Apoprotein B: quality control early and late in the secretory pathway for this atherogenic protein

Apoprotein B (apoB100) is required for the formation of VLDL, the precursor of LDL, the plasma level of which is a strong risk factor for atherosclerosis and coronary artery disease (CAD). It is an exceptionally large (>4000 aa) and hydrophobic protein. As the nascent polypeptide is translocating across the ER, if lipids are not transferred to stabilize its conformation, we and others have shown that like other abnormally folded proteins in the ER, its quality control is governed by ER‐associated ub‐proteasome degradation (ERAD).
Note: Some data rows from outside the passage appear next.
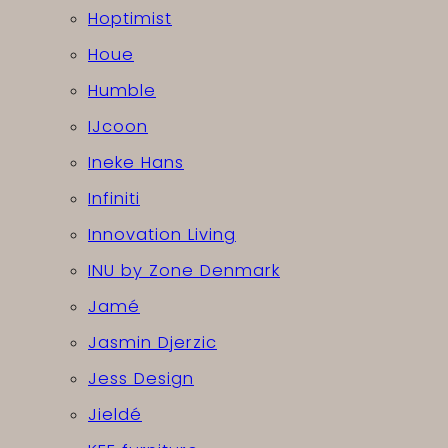
Hoptimist
Houe
Humble
IJcoon
Ineke Hans
Infiniti
Innovation Living
INU by Zone Denmark
Jamé
Jasmin Djerzic
Jess Design
Jieldé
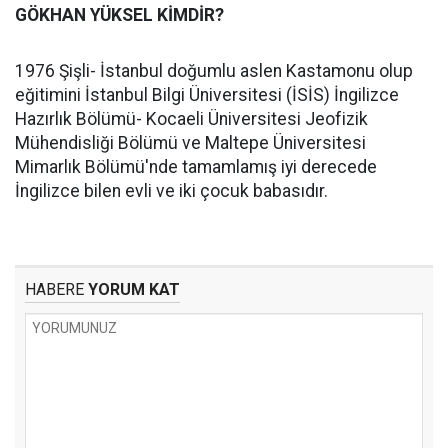
GÖKHAN YÜKSEL KİMDİR?
1976 Şişli- İstanbul doğumlu aslen Kastamonu olup
eğitimini İstanbul Bilgi Üniversitesi (İSİS) İngilizce
Hazırlık Bölümü- Kocaeli Üniversitesi Jeofizik
Mühendisliği Bölümü ve Maltepe Üniversitesi
Mimarlık Bölümü'nde tamamlamış iyi derecede
İngilizce bilen evli ve iki çocuk babasıdır.
HABERE
YORUM KAT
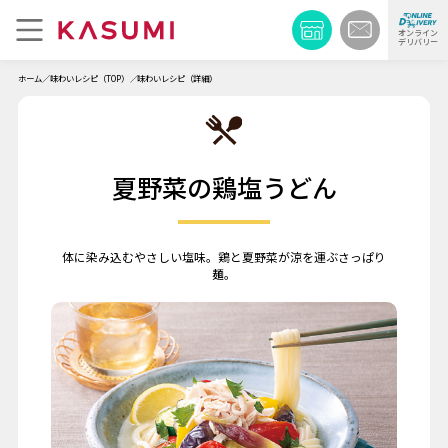
オンライン
デリバリー
ホーム
味わいレシピ（TOP）
味わいレシピ（詳細）
夏野菜の鶏塩うどん
体に染み込むやさしい塩味。鶏と夏野菜が涼を運ぶさっぱり
麺。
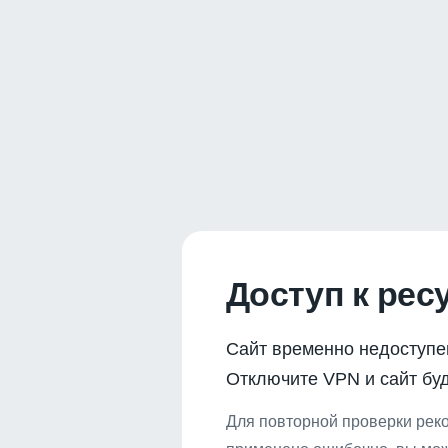
Доступ к рес
Сайт временно недоступе
Отключите VPN и сайт буд
Для повторной проверки реко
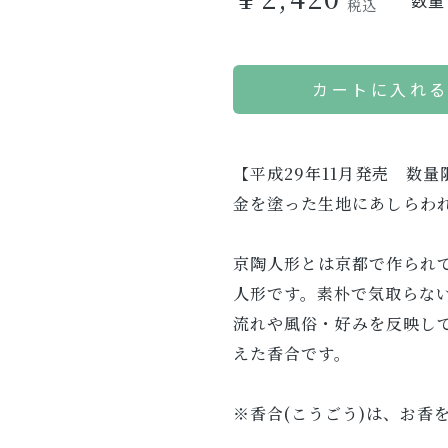
数量
カートに入れ
【平成29年11月発売 数量
金を塗った生地にあしらわ
京陶人形とは京都で作られ
人形です。素朴で気取らな
流れや風俗・好みを反映し
えた香合です。
※香合(こうごう)は、お香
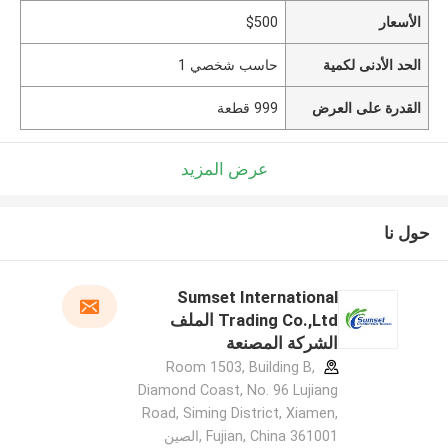
الأسعار
$500
الحد الأدنى لكمية
حاسب شخصي 1
القدرة على العرض
999 قطعة
عرض المزيد
حول نا
Sumset International
Trading Co.,Ltd الملف
الشركة المصنعة
Room 1503, Building B,
Diamond Coast, No. 96 Lujiang
Road, Siming District, Xiamen,
Fujian, China 361001 ,الصين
Using a combination of systems from yeast to genetically modified mice, we and our collaborators have shown apoB100 ERAD to involve chaperone and chaperone‐like molecules, such as Hsp70, 90, 110, and p58. The full assembly of VLDL does not occur until the Golgi. We have discovered that nascent particles (“pre‐VLDL”) that do not complete this maturation process (e.g., under the influence of certain dietary fatty acids), are subject to a late stage quality control process mediated by autophagy. In summary, the production of apoB100‐lipoproteins, whose plasma levels correlate with the risk of CAD, is determined in part by quality control processes that recognize features of the protein specific to its stage of assembly and that are separated between the ER and Golgi compartments.